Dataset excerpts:

#####

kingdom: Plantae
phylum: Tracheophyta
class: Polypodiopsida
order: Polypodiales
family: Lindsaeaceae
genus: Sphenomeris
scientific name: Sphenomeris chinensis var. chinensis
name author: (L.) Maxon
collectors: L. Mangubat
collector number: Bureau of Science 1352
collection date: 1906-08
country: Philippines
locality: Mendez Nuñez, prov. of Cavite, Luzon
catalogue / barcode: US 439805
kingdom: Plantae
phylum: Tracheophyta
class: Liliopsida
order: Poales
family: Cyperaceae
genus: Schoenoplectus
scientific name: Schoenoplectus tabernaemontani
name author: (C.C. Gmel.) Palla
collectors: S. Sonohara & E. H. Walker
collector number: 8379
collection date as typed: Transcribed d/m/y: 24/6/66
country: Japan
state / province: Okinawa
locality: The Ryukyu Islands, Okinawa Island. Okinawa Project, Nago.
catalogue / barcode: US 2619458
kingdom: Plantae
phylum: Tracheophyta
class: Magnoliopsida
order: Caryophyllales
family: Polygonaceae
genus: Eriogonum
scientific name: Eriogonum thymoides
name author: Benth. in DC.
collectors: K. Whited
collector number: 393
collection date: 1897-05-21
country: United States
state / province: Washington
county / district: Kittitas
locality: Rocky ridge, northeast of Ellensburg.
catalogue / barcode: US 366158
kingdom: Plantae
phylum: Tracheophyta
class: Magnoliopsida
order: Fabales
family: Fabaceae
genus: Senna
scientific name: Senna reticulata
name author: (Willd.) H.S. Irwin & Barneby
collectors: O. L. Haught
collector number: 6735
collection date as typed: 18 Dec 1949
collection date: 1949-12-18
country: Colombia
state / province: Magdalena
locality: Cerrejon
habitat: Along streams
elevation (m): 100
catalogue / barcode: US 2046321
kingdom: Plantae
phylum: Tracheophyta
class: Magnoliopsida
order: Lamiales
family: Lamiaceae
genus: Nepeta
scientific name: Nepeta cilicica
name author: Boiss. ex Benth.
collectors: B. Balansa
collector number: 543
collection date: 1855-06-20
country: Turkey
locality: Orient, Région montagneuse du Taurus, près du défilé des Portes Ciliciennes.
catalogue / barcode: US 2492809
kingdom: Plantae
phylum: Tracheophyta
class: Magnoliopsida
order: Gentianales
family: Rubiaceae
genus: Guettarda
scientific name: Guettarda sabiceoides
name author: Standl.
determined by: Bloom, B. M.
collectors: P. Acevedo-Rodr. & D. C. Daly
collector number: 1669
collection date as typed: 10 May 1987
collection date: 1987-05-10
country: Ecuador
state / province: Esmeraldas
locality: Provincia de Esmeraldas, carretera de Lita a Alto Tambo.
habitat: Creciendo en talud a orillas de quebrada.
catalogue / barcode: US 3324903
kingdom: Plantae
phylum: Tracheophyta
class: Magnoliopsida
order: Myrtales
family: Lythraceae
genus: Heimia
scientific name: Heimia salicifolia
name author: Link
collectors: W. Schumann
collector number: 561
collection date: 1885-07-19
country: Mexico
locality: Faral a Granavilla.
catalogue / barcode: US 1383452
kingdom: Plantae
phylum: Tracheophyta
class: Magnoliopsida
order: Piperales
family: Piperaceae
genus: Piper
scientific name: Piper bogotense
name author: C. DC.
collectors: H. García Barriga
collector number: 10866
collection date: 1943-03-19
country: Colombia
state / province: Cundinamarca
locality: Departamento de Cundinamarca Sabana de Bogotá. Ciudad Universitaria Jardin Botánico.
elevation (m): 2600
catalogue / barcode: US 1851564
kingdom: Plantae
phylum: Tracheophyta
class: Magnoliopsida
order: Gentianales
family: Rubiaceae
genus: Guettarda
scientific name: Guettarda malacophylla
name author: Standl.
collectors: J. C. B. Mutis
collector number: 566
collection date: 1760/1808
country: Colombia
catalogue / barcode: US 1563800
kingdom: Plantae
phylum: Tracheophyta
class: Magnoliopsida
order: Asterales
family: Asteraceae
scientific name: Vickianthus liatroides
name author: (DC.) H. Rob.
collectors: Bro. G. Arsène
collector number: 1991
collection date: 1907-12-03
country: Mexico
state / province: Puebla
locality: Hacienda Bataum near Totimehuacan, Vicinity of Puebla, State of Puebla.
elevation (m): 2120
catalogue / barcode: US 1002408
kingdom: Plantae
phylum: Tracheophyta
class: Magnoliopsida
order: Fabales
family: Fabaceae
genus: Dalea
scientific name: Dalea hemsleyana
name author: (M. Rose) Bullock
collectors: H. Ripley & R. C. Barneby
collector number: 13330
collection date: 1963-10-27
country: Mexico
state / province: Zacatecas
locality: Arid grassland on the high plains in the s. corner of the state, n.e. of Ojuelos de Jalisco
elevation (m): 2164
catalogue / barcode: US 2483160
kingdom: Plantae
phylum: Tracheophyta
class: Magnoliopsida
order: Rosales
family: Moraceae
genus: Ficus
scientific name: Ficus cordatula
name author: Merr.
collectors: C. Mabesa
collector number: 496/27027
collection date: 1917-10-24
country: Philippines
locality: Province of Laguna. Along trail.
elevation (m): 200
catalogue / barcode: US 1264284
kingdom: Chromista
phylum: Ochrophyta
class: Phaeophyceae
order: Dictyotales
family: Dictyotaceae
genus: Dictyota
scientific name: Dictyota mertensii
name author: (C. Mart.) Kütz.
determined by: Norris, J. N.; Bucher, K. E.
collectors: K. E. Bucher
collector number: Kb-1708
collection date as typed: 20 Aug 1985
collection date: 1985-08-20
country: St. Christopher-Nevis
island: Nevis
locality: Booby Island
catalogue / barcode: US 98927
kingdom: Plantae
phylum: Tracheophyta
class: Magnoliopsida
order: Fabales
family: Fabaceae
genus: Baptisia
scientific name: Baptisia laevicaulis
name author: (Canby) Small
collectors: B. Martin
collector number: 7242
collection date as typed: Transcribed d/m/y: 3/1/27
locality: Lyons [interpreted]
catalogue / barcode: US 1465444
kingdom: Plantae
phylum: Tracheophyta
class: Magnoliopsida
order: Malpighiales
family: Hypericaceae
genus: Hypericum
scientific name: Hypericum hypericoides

#####

AIM OF THE TASK: Give back all of the items above, copying every line with no changes.

RESULT FOR THIS EXERCISE:
kingdom: Plantae
phylum: Tracheophyta
class: Polypodiopsida
order: Polypodiales
family: Lindsaeaceae
genus: Sphenomeris
scientific name: Sphenomeris chinensis var. chinensis
name author: (L.) Maxon
collectors: L. Mangubat
collector number: Bureau of Science 1352
collection date: 1906-08
country: Philippines
locality: Mendez Nuñez, prov. of Cavite, Luzon
catalogue / barcode: US 439805
kingdom: Plantae
phylum: Tracheophyta
class: Liliopsida
order: Poales
family: Cyperaceae
genus: Schoenoplectus
scientific name: Schoenoplectus tabernaemontani
name author: (C.C. Gmel.) Palla
collectors: S. Sonohara & E. H. Walker
collector number: 8379
collection date as typed: Transcribed d/m/y: 24/6/66
country: Japan
state / province: Okinawa
locality: The Ryukyu Islands, Okinawa Island. Okinawa Project, Nago.
catalogue / barcode: US 2619458
kingdom: Plantae
phylum: Tracheophyta
class: Magnoliopsida
order: Caryophyllales
family: Polygonaceae
genus: Eriogonum
scientific name: Eriogonum thymoides
name author: Benth. in DC.
collectors: K. Whited
collector number: 393
collection date: 1897-05-21
country: United States
state / province: Washington
county / district: Kittitas
locality: Rocky ridge, northeast of Ellensburg.
catalogue / barcode: US 366158
kingdom: Plantae
phylum: Tracheophyta
class: Magnoliopsida
order: Fabales
family: Fabaceae
genus: Senna
scientific name: Senna reticulata
name author: (Willd.) H.S. Irwin & Barneby
collectors: O. L. Haught
collector number: 6735
collection date as typed: 18 Dec 1949
collection date: 1949-12-18
country: Colombia
state / province: Magdalena
locality: Cerrejon
habitat: Along streams
elevation (m): 100
catalogue / barcode: US 2046321
kingdom: Plantae
phylum: Tracheophyta
class: Magnoliopsida
order: Lamiales
family: Lamiaceae
genus: Nepeta
scientific name: Nepeta cilicica
name author: Boiss. ex Benth.
collectors: B. Balansa
collector number: 543
collection date: 1855-06-20
country: Turkey
locality: Orient, Région montagneuse du Taurus, près du défilé des Portes Ciliciennes.
catalogue / barcode: US 2492809
kingdom: Plantae
phylum: Tracheophyta
class: Magnoliopsida
order: Gentianales
family: Rubiaceae
genus: Guettarda
scientific name: Guettarda sabiceoides
name author: Standl.
determined by: Bloom, B. M.
collectors: P. Acevedo-Rodr. & D. C. Daly
collector number: 1669
collection date as typed: 10 May 1987
collection date: 1987-05-10
country: Ecuador
state / province: Esmeraldas
locality: Provincia de Esmeraldas, carretera de Lita a Alto Tambo.
habitat: Creciendo en talud a orillas de quebrada.
catalogue / barcode: US 3324903
kingdom: Plantae
phylum: Tracheophyta
class: Magnoliopsida
order: Myrtales
family: Lythraceae
genus: Heimia
scientific name: Heimia salicifolia
name author: Link
collectors: W. Schumann
collector number: 561
collection date: 1885-07-19
country: Mexico
locality: Faral a Granavilla.
catalogue / barcode: US 1383452
kingdom: Plantae
phylum: Tracheophyta
class: Magnoliopsida
order: Piperales
family: Piperaceae
genus: Piper
scientific name: Piper bogotense
name author: C. DC.
collectors: H. García Barriga
collector number: 10866
collection date: 1943-03-19
country: Colombia
state / province: Cundinamarca
locality: Departamento de Cundinamarca Sabana de Bogotá. Ciudad Universitaria Jardin Botánico.
elevation (m): 2600
catalogue / barcode: US 1851564
kingdom: Plantae
phylum: Tracheophyta
class: Magnoliopsida
order: Gentianales
family: Rubiaceae
genus: Guettarda
scientific name: Guettarda malacophylla
name author: Standl.
collectors: J. C. B. Mutis
collector number: 566
collection date: 1760/1808
country: Colombia
catalogue / barcode: US 1563800
kingdom: Plantae
phylum: Tracheophyta
class: Magnoliopsida
order: Asterales
family: Asteraceae
scientific name: Vickianthus liatroides
name author: (DC.) H. Rob.
collectors: Bro. G. Arsène
collector number: 1991
collection date: 1907-12-03
country: Mexico
state / province: Puebla
locality: Hacienda Bataum near Totimehuacan, Vicinity of Puebla, State of Puebla.
elevation (m): 2120
catalogue / barcode: US 1002408
kingdom: Plantae
phylum: Tracheophyta
class: Magnoliopsida
order: Fabales
family: Fabaceae
genus: Dalea
scientific name: Dalea hemsleyana
name author: (M. Rose) Bullock
collectors: H. Ripley & R. C. Barneby
collector number: 13330
collection date: 1963-10-27
country: Mexico
state / province: Zacatecas
locality: Arid grassland on the high plains in the s. corner of the state, n.e. of Ojuelos de Jalisco
elevation (m): 2164
catalogue / barcode: US 2483160
kingdom: Plantae
phylum: Tracheophyta
class: Magnoliopsida
order: Rosales
family: Moraceae
genus: Ficus
scientific name: Ficus cordatula
name author: Merr.
collectors: C. Mabesa
collector number: 496/27027
collection date: 1917-10-24
country: Philippines
locality: Province of Laguna. Along trail.
elevation (m): 200
catalogue / barcode: US 1264284
kingdom: Chromista
phylum: Ochrophyta
class: Phaeophyceae
order: Dictyotales
family: Dictyotaceae
genus: Dictyota
scientific name: Dictyota mertensii
name author: (C. Mart.) Kütz.
determined by: Norris, J. N.; Bucher, K. E.
collectors: K. E. Bucher
collector number: Kb-1708
collection date as typed: 20 Aug 1985
collection date: 1985-08-20
country: St. Christopher-Nevis
island: Nevis
locality: Booby Island
catalogue / barcode: US 98927
kingdom: Plantae
phylum: Tracheophyta
class: Magnoliopsida
order: Fabales
family: Fabaceae
genus: Baptisia
scientific name: Baptisia laevicaulis
name author: (Canby) Small
collectors: B. Martin
collector number: 7242
collection date as typed: Transcribed d/m/y: 3/1/27
locality: Lyons [interpreted]
catalogue / barcode: US 1465444
kingdom: Plantae
phylum: Tracheophyta
class: Magnoliopsida
order: Malpighiales
family: Hypericaceae
genus: Hypericum
scientific name: Hypericum hypericoides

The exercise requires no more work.